M. Trump a cependant résisté jusqu’à présent à l’exhortation de M. Sessions de remettre en cause un décret de M. Obama protégeant les sans-papiers arrivés aux Etats-Unis alors qu’ils étaient mineurs. De même, le président n’a pas nommé comme juge à la Cour suprême le protégé de l’ancien sénateur de l’Alabama, William Pryor, un choix jugé trop provocateur compte tenu des prises de position radicales de ce dernier.

Un dernier texte est inspiré de la campagne : celui qui vise à séparer plus strictement les activités politiques de celles de conseil et de lobbying. M. Trump a aussi été élu sur la promesse d’« assécher le marigot » que représente selon lui Washington, où les élus font souvent le va-et-vient entre le Congrès et les groupes d’intérêts.

MM. Miller et Bannon ont activement milité par le passé contre des figures républicaines jugées trop liées à ces milieux, qu’il s’agisse de l’ancien responsable de la majorité à la Chambre des représentants, Eric Cantor, ou du speaker (président) de la même assemblée, Paul Ryan.

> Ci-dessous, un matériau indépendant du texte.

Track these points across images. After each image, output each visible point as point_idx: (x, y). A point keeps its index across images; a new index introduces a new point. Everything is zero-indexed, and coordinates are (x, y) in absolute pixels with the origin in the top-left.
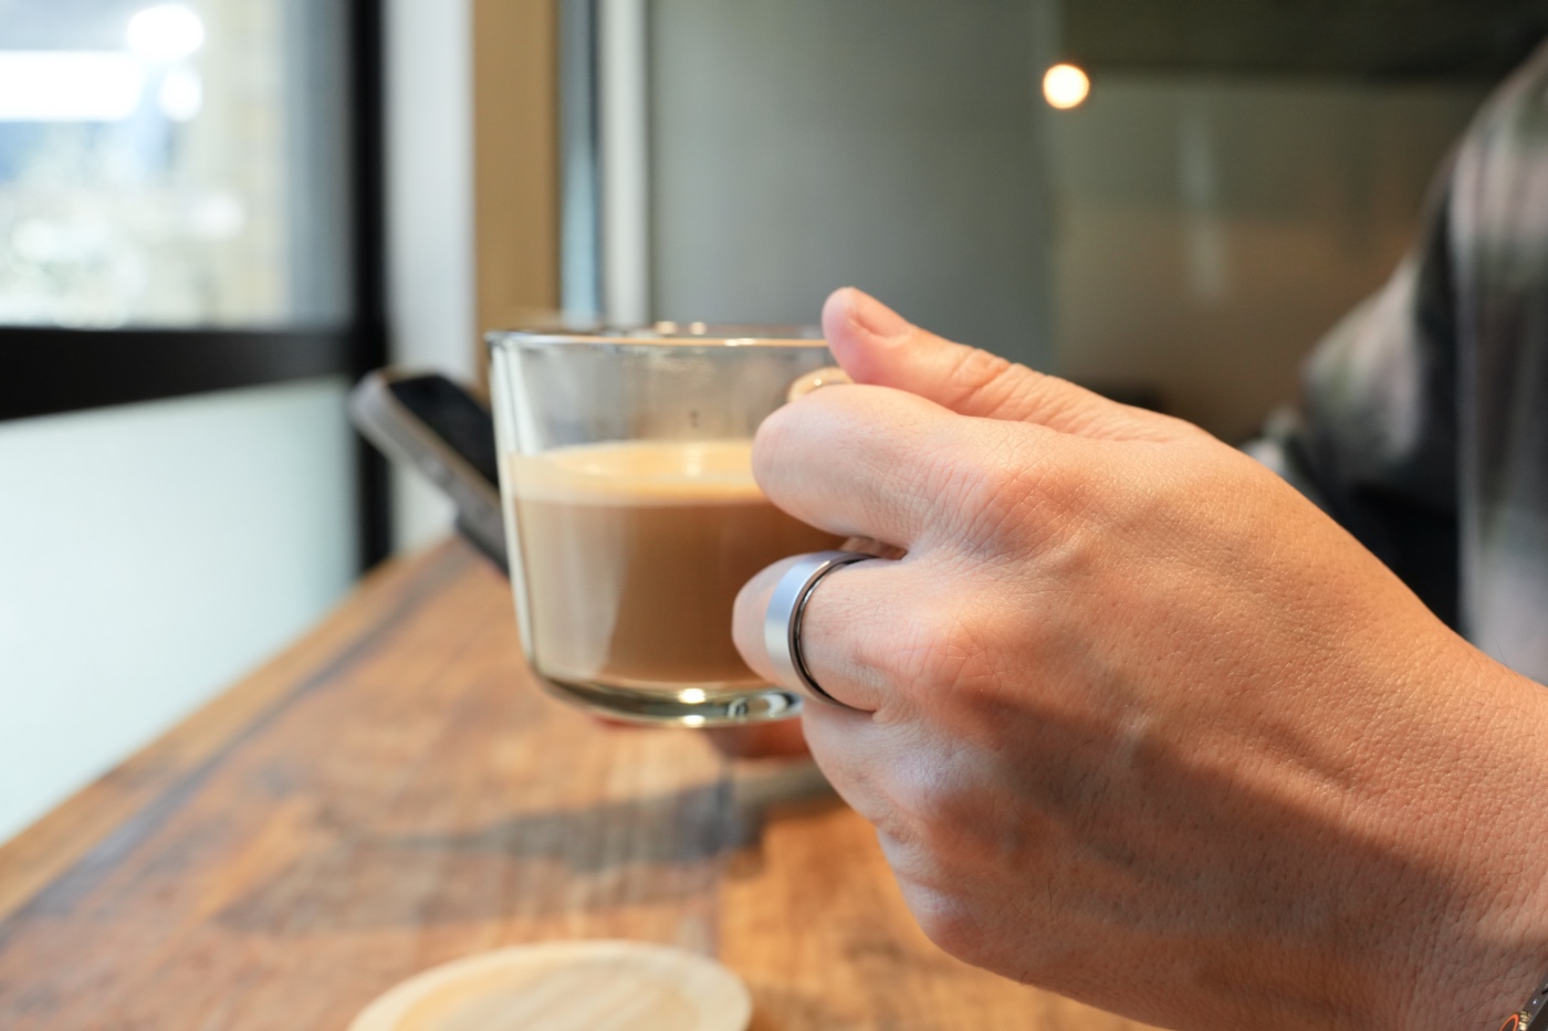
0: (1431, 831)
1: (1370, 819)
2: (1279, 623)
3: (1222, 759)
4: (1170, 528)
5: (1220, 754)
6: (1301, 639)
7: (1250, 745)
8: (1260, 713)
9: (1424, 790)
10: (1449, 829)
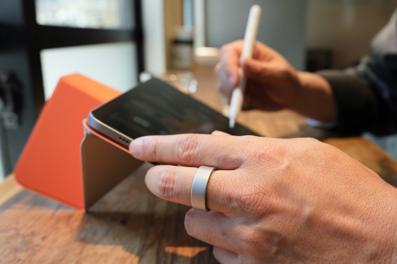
0: (386, 231)
1: (370, 230)
2: (341, 179)
3: (329, 217)
4: (309, 157)
5: (329, 216)
6: (347, 183)
7: (336, 213)
8: (338, 204)
9: (384, 219)
10: (391, 229)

Car la rupture avec une partie des idées classiques du Parti républicain ne vise pas des aspects secondaires de son programme. Le conseiller stratégique de M. Trump ne cache pas son ambition, partagée par MM. Miller et Sessions, de transformer en formation populiste un « Grand Old Party » (GOP) jugé sous la coupe d’un « globalisme sans âme », selon l’expression du nouvel attorney général des Etats-Unis. Une formule que MM. Miller et Bannon ont également faite leur.